• PROBLEM TO WORK ON
Can you continue the article on Vays, bitcoin evangelism and technical analysis from its final paragraph?

• PAGE EXTRACT
◆ ◆ ◆ ◆
However, during this exclusive interview which was shot at the Transylvania Crypto Conference in Cluj, Romania, just a week prior to his clash with Craig Wright, Vays was humble, candid and seemingly unaffected by the social media storm. He took time to explain his role in the Bitcoin space, justified his focus on education and evangelism, and offered insights on his understanding of Bitcoin regulation in the U.S.
“I am known as a trader in the space, I am made fun as a trader in the space, but there is a reason why I don’t trade. I didn’t join this space as a trader, but as a Bitcoin evangelist.”
Vays explained why his advocacy requires a revenue generation system.
“Unlike people like Roger Ver and some of the others, I didn’t get into Bitcoin early enough to have a bunch of BTC and not have to worry about money ever again,” Vays said. “So, unfortunately, I still have to make a little bit of a living while doing my Bitcoin evangelism.”
Furthermore, Vays’ content production and frequent conference participation doesn’t pay the bills either; rather, they bring in extra expenses.
“Conferences don’t exactly pay, my YouTube channel costs me more money to maintain than it brings in, my conference speaking and travelling costs me more money than it brings in, so I gotta finance all that somehow,” Vays explained. “I’m leveraging my skills as a trader to make enough money to keep doing what I’m doing — otherwise, I’ll go back to Wall Street and make hundreds of thousands of dollars, which is what I used to do.”
Technical Analysis: Providing Structure and Discipline to Trading
“I think TA is always relevant, but the right question is, ‘Is TA relevant for you?’”
Vays is one of the most vocal proponents of technical analysis (TA) in bitcoin, in spite of the asset’s low liquidity (as compared to other currencies and commodities) and high volatility. Though he openly acknowledges that some trades will bring in losses due to incorrect predictions, Vays presents TA as a “structure to be disciplined in your trades.”
During the fall of 2018 while the price of bitcoin was stagnating in the $6,500 area, Vays was the most popular bear, and he correctly called a new bottom in the $3,000s. His further prediction proved to be incorrect, as he expected prices below the $1,500 threshold; then the trend reversed and once again brought significant increases.
“The 2018 bottom of $3,150 wasn’t as low as I would have liked for the ultimate dip, but I’m still very concerned about the price,” he said.
Going forward, Vays’ technical analysis still points toward bearish outcomes. However, he warns his followers to keep in mind that his expert opinion is not financial advice and that they should always do their own research prior to making any financial decisions.
◆ ◆ ◆ ◆
• EXERCISE DATA
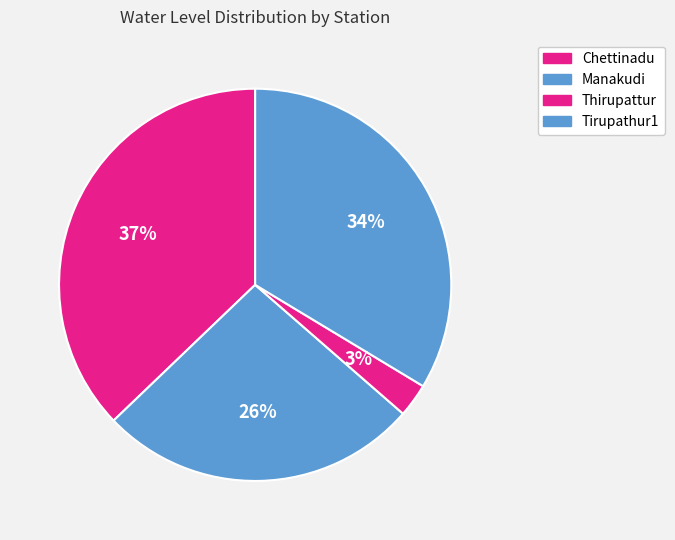

Approximately how many times larger is the value at Tirupathur1 compared to Manakudi?

1.3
◆ ◆ ◆ ◆
• REPLY TO THE EXERCISE
“I don’t like the way bitcoin started rising early this year and I don’t like the way it topped at $14,000,” he said. “It’s now lost about a half of the value and I’m still uncomfortable with the current price as the low for this downturn. I give it a greater chance than 50 percent to go lower than $7,700.”
Bitcoin Education and Evangelism
The bitcoin trader and evangelist also emphasized his role as an educator who encourages individuals to develop their own approach to technical analysis.
“I teach people how to trade so they don’t have to rely on my opinion and [can] make their own decisions,” Vays said.
Halfway through the interview, Vays made the distinction between fundamental analysis and TA: “If you are a big hedge fund, if you’re JP Morgan or Goldman Sachs, you’re not doing TA. You have the resources to do real fundamental analysis. You hire a person whose sole job is to research an asset for eight hours a day until a report is produced on that company or asset. An average person who may have a job or work as a full-time trader still doesn’t have the resources to do real fundamental analysis. Therefore, the question isn’t whether TA is the right choice — it is the only choice for an individual trader, whether full-time or part-time.”
Vays then issued a warning to those who may look at other people’s success stories but fail to see the risks of high volatility and possibly put the blame on price manipulation.
“If you trade a low-liquid asset like bitcoin and a guy with $10 billion can move the price, imagine what a guy can do for an altcoin,” he said. “If you’re scared that a whale can move the price, then you’re trading in the wrong market or you shouldn’t be trading. Everyone always claims that there is manipulation. Manipulation is just a move in the unexpected direction. If you complain about manipulation, go trade something else or don’t trade.”
Bitcoin Regulation and Taxes
“The tax law on bitcoin is terrible. The government needs to understand that bitcoin is used as currency for transactions and treat it just like foreign currencies.”
According to Vays, government regulations are necessary as a way of guaranteeing the same rules for all players on the market. Nonetheless, it’s hard for any piece of law to cover all the complexities of Bitcoin.
“In the crypto casino, you don’t know what kind of information the exchange is giving to certain players,” he said.
Vays expressed his willingness to work with the U.S. government in order to educate congressmen and specialized agency members about what Bitcoin is and how it works.
His motivation stems from the general tendency to consider Ethereum a decentralized project that is on par with Bitcoin.
“I would love to inform the government about what Bitcoin is and how it works,” Vays said. “I think they understand it, but at the same time I question it because of the way they perceive Ethereum. And the biggest thing on which I would like to educate the U.S. government is the difference between Bitcoin and Ethereum.”
Indeed, his presentation in Romania highlighted the reasons why bitcoin reigns supreme and every altcoin is doomed to fail.
Having a cushion which allows BTC holders not to be liable for taxes on gains under a certain threshold is also essential, according to Vays. In his view, bitcoin should be treated by U.S. regulators just like every other foreign currency.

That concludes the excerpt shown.